Start of STORED DATA
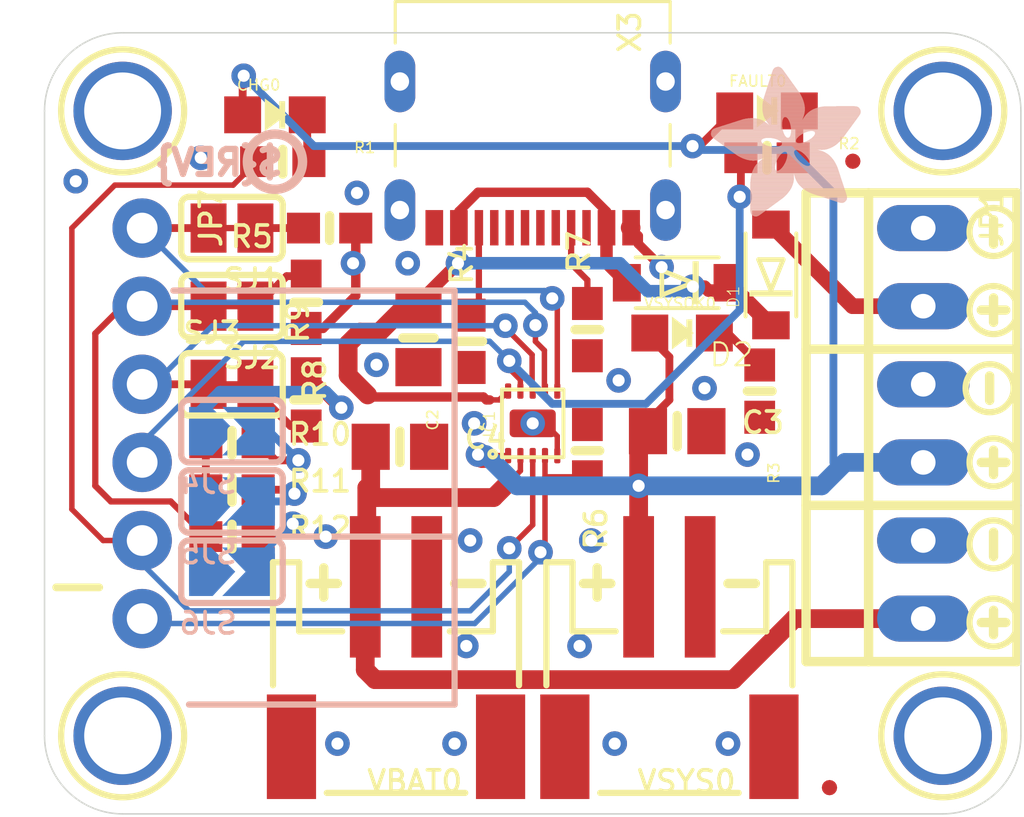
<source format=kicad_pcb>
(kicad_pcb
	(version 20241229)
	(generator "pcbnew")
	(generator_version "9.0")
	(general
		(thickness 1.6)
		(legacy_teardrops no)
	)
	(paper "A4")
	(layers
		(0 "F.Cu" signal)
		(2 "B.Cu" signal)
		(9 "F.Adhes" user "F.Adhesive")
		(11 "B.Adhes" user "B.Adhesive")
		(13 "F.Paste" user)
		(15 "B.Paste" user)
		(5 "F.SilkS" user "F.Silkscreen")
		(7 "B.SilkS" user "B.Silkscreen")
		(1 "F.Mask" user)
		(3 "B.Mask" user)
		(17 "Dwgs.User" user "User.Drawings")
		(19 "Cmts.User" user "User.Comments")
		(21 "Eco1.User" user "User.Eco1")
		(23 "Eco2.User" user "User.Eco2")
		(25 "Edge.Cuts" user)
		(27 "Margin" user)
		(31 "F.CrtYd" user "F.Courtyard")
		(29 "B.CrtYd" user "B.Courtyard")
		(35 "F.Fab" user)
		(33 "B.Fab" user)
		(39 "User.1" user)
		(41 "User.2" user)
		(43 "User.3" user)
		(45 "User.4" user)
	)
	(setup
		(pad_to_mask_clearance 0)
		(allow_soldermask_bridges_in_footprints no)
		(tenting front back)
		(pcbplotparams
			(layerselection 0x00000000_00000000_55555555_5755f5ff)
			(plot_on_all_layers_selection 0x00000000_00000000_00000000_00000000)
			(disableapertmacros no)
			(usegerberextensions no)
			(usegerberattributes yes)
			(usegerberadvancedattributes yes)
			(creategerberjobfile yes)
			(dashed_line_dash_ratio 12.000000)
			(dashed_line_gap_ratio 3.000000)
			(svgprecision 4)
			(plotframeref no)
			(mode 1)
			(useauxorigin no)
			(hpglpennumber 1)
			(hpglpenspeed 20)
			(hpglpendiameter 15.000000)
			(pdf_front_fp_property_popups yes)
			(pdf_back_fp_property_popups yes)
			(pdf_metadata yes)
			(pdf_single_document no)
			(dxfpolygonmode yes)
			(dxfimperialunits yes)
			(dxfusepcbnewfont yes)
			(psnegative no)
			(psa4output no)
			(plot_black_and_white yes)
			(sketchpadsonfab no)
			(plotpadnumbers no)
			(hidednponfab no)
			(sketchdnponfab yes)
			(crossoutdnponfab yes)
			(subtractmaskfromsilk no)
			(outputformat 1)
			(mirror no)
			(drillshape 1)
			(scaleselection 1)
			(outputdirectory "")
		)
	)
	(net 0 "")
	(net 1 "N$1")
	(net 2 "N$2")
	(net 3 "5.0V")
	(net 4 "STAT1")
	(net 5 "STAT2")
	(net 6 "GND")
	(net 7 "N$12")
	(net 8 "VBAT")
	(net 9 "VBUS")
	(net 10 "THERM")
	(net 11 "/CE")
	(net 12 "N$4")
	(net 13 "N$6")
	(net 14 "ISET")
	(net 15 "VSET")
	(net 16 "N$3")
	(net 17 "N$5")
	(net 18 "N$7")
	(net 19 "N$8")
	(net 20 "N$9")
	(net 21 "N$10")
	(net 22 "USB")
	(net 23 "N$11")
	(footprint "Adafruit bq25185 Breakout:CHIPLED_0805_NOOUTLINE" (layer "F.Cu") (at 153.3591 102.0666 -90))
	(footprint "Adafruit bq25185 Breakout:0603-NO" (layer "F.Cu") (at 138.7221 105.6386))
	(footprint "Adafruit bq25185 Breakout:MOUNTINGHOLE_2.5_PLATED" (layer "F.Cu") (at 135.1661 115.1636))
	(footprint "Adafruit bq25185 Breakout:SYMBOL_PLUS" (layer "F.Cu") (at 163.4871 111.4806))
	(footprint "Adafruit bq25185 Breakout:PLABEL5" (layer "F.Cu") (at 132.8801 98.6536))
	(footprint "Adafruit bq25185 Breakout:0603-NO" (layer "F.Cu") (at 156.1211 96.3676))
	(footprint "Adafruit bq25185 Breakout:USB_C_CUSB31-CFM2AX-01-X" (layer "F.Cu") (at 148.5011 96.3676 180))
	(footprint "Adafruit bq25185 Breakout:PLABEL12" (layer "F.Cu") (at 133.0071 108.8136))
	(footprint "Adafruit bq25185 Breakout:SYMBOL_MINUS" (layer "F.Cu") (at 163.4871 108.9406 90))
	(footprint "Adafruit bq25185 Breakout:0603-NO" (layer "F.Cu") (at 140.3731 96.4946))
	(footprint "Adafruit bq25185 Breakout:1X06_ROUND_76" (layer "F.Cu") (at 135.8011 105.0036 -90))
	(footprint "Adafruit bq25185 Breakout:SOD-123FL" (layer "F.Cu") (at 156.2481 100.1776 90))
	(footprint "Adafruit bq25185 Breakout:0805-NO" (layer "F.Cu") (at 144.1831 105.7656))
	(footprint "Adafruit bq25185 Breakout:SYMBOL_PLUS" (layer "F.Cu") (at 163.4871 106.2736))
	(footprint "Adafruit bq25185 Breakout:PLABEL14" (layer "F.Cu") (at 139.2301 117.3226 90))
	(footprint "Adafruit bq25185 Breakout:PLABEL0" (layer "F.Cu") (at 151.1681 107.7976))
	(footprint "Adafruit bq25185 Breakout:SOLDERJUMPER_CLOSEDWIRE" (layer "F.Cu") (at 138.7221 103.7336))
	(footprint "Adafruit bq25185 Breakout:JSTPH2_BATT" (layer "F.Cu") (at 152.9461 112.6236 180))
	(footprint "Adafruit bq25185 Breakout:SYMBOL_MINUS" (layer "F.Cu") (at 163.4871 98.7806 90))
	(footprint "Adafruit bq25185 Breakout:PLABEL2" (layer "F.Cu") (at 151.5031 104.2876))
	(footprint "Adafruit bq25185 Breakout:CHIPLED_0805_NOOUTLINE" (layer "F.Cu") (at 156.1211 94.8436 -90))
	(footprint "Adafruit bq25185 Breakout:0603-NO" (layer "F.Cu") (at 141.1351 101.0666 -90))
	(footprint "Adafruit bq25185 Breakout:SYMBOL_MINUS" (layer "F.Cu") (at 163.3601 103.8606 90))
	(footprint "Adafruit bq25185 Breakout:CHIPLED_0805_NOOUTLINE" (layer "F.Cu") (at 140.1191 94.9706 -90))
	(footprint "Adafruit bq25185 Breakout:0603-NO" (layer "F.Cu") (at 150.2791 101.9556 90))
	(footprint "Adafruit bq25185 Breakout:SOLDERJUMPER_CLOSEDWIRE" (layer "F.Cu") (at 138.7221 101.1936 180))
	(footprint "Adafruit bq25185 Breakout:1X06_OVALWAVE" (layer "F.Cu") (at 161.2011 105.0036 -90))
	(footprint "Adafruit bq25185 Breakout:0805-NO" (layer "F.Cu") (at 144.7861 102.2256 -90))
	(footprint "Adafruit bq25185 Breakout:0603-NO" (layer "F.Cu") (at 141.8971 98.6536 180))
	(footprint "Adafruit bq25185 Breakout:PLABEL11" (layer "F.Cu") (at 133.0071 106.2736))
	(footprint "Adafruit bq25185 Breakout:PLABEL1" (layer "F.Cu") (at 141.7701 107.9246))
	(footprint "Adafruit bq25185 Breakout:0603-NO" (layer "F.Cu") (at 150.2791 105.8926 -90))
	(footprint "Adafruit bq25185 Breakout:MOUNTINGHOLE_2.5_PLATED" (layer "F.Cu") (at 161.8361 115.1636))
	(footprint "Adafruit bq25185 Breakout:WSON10" (layer "F.Cu") (at 148.5011 105.0036 90))
	(footprint "Adafruit bq25185 Breakout:MOUNTINGHOLE_2.5_PLATED" (layer "F.Cu") (at 135.1661 94.8436))
	(footprint "Adafruit bq25185 Breakout:FIDUCIAL_0.5MM" (layer "F.Cu") (at 158.9111 96.4796))
	(footprint "Adafruit bq25185 Breakout:SOLDERJUMPER_CLOSEDWIRE" (layer "F.Cu") (at 138.7221 98.6536 180))
	(footprint "Adafruit bq25185 Breakout:0603-NO" (layer "F.Cu") (at 146.4691 102.3366 90))
	(footprint "Adafruit bq25185 Breakout:FIDUCIAL_0.5MM" (layer "F.Cu") (at 158.1521 116.8496))
	(footprint "Adafruit bq25185 Breakout:PLABEL13" (layer "F.Cu") (at 132.3721 111.2266))
	(footprint "Adafruit bq25185 Breakout:PLABEL6" (layer "F.Cu") (at 158.5341 110.0836 90))
	(footprint "Adafruit bq25185 Breakout:SYMBOL_PLUS" (layer "F.Cu") (at 163.4871 101.3206))
	(footprint "Adafruit bq25185 Breakout:PLABEL3" (layer "F.Cu") (at 153.7081 93.9546))
	(footprint "Adafruit bq25185 Breakout:0805-NO" (layer "F.Cu") (at 153.2001 105.2576))
	(footprint "Adafruit bq25185 Breakout:0603-NO" (layer "F.Cu") (at 155.8831 103.9556 -90))
	(footprint "Adafruit bq25185 Breakout:PLABEL9" (layer "F.Cu") (at 132.8801 101.1936))
	(footprint "Adafruit bq25185 Breakout:0603-NO" (layer "F.Cu") (at 138.7221 108.6866))
	(footprint "Adafruit bq25185 Breakout:0603-NO" (layer "F.Cu") (at 138.7221 107.1626))
	(footprint "Adafruit bq25185 Breakout:JSTPH2_BATT" (layer "F.Cu") (at 144.0561 112.6236 180))
	(footprint "Adafruit bq25185 Breakout:PLABEL7" (layer "F.Cu") (at 158.5341 105.0036 90))
	(footprint "Adafruit bq25185 Breakout:PLABEL10" (layer "F.Cu") (at 133.1341 103.7336))
	(footprint "Adafruit bq25185 Breakout:PLABEL4" (layer "F.Cu") (at 137.3251 93.9546))
	(footprint "Adafruit bq25185 Breakout:SOD-123FL" (layer "F.Cu") (at 153.2001 100.4316 180))
	(footprint "Adafruit bq25185 Breakout:MOUNTINGHOLE_2.5_PLATED" (layer "F.Cu") (at 161.8361 94.8436))
	(footprint "Adafruit bq25185 Breakout:0603-NO" (layer "F.Cu") (at 141.1351 104.2416 90))
	(footprint "Adafruit bq25185 Breakout:PLABEL8" (layer "F.Cu") (at 158.5341 100.1776 90))
	(footprint "Adafruit bq25185 Breakout:PLABEL15" (layer "B.Cu") (at 140.6271 109.8296 180))
	(footprint "Adafruit bq25185 Breakout:PLABEL16" (layer "B.Cu") (at 140.7541 107.5436 180))
	(footprint "Adafruit bq25185 Breakout:PLABEL22" (layer "B.Cu") (at 152.4381 114.2746 180))
	(footprint "Adafruit bq25185 Breakout:SOLDERJUMPER_ARROW_NOPASTE" (layer "B.Cu") (at 138.7221 107.5436))
	(footprint "Adafruit bq25185 Breakout:PLABEL21" (layer "B.Cu") (at 152.9461 104.7496 180))
	(footprint "Adafruit bq25185 Breakout:PLABEL19"
		(layer "B.Cu")
		(uuid "84f69d41-3514-4490-9c74-4cbc5d27ca37")
		(at 145.7071 102.5906 180)
		(property "Reference" "PLABEL19"
			(at 0 0 0)
			(layer "B.SilkS")
			(hide yes)
			(uuid "ede7
... [361307 chars truncated]
</source>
End of STORED DATA
» **EXERCISE**:
Above are the records. Print exactly, and only, the lines from the line with "(at 133.0071 108.8136))" to the line with "(at 151.1681 107.7976))", both inclusive.

» **RESULT OF THE TASK**:
	(footprint "Adafruit bq25185 Breakout:PLABEL12" (layer "F.Cu") (at 133.0071 108.8136))
	(footprint "Adafruit bq25185 Breakout:SYMBOL_MINUS" (layer "F.Cu") (at 163.4871 108.9406 90))
	(footprint "Adafruit bq25185 Breakout:0603-NO" (layer "F.Cu") (at 140.3731 96.4946))
	(footprint "Adafruit bq25185 Breakout:1X06_ROUND_76" (layer "F.Cu") (at 135.8011 105.0036 -90))
	(footprint "Adafruit bq25185 Breakout:SOD-123FL" (layer "F.Cu") (at 156.2481 100.1776 90))
	(footprint "Adafruit bq25185 Breakout:0805-NO" (layer "F.Cu") (at 144.1831 105.7656))
	(footprint "Adafruit bq25185 Breakout:SYMBOL_PLUS" (layer "F.Cu") (at 163.4871 106.2736))
	(footprint "Adafruit bq25185 Breakout:PLABEL14" (layer "F.Cu") (at 139.2301 117.3226 90))
	(footprint "Adafruit bq25185 Breakout:PLABEL0" (layer "F.Cu") (at 151.1681 107.7976))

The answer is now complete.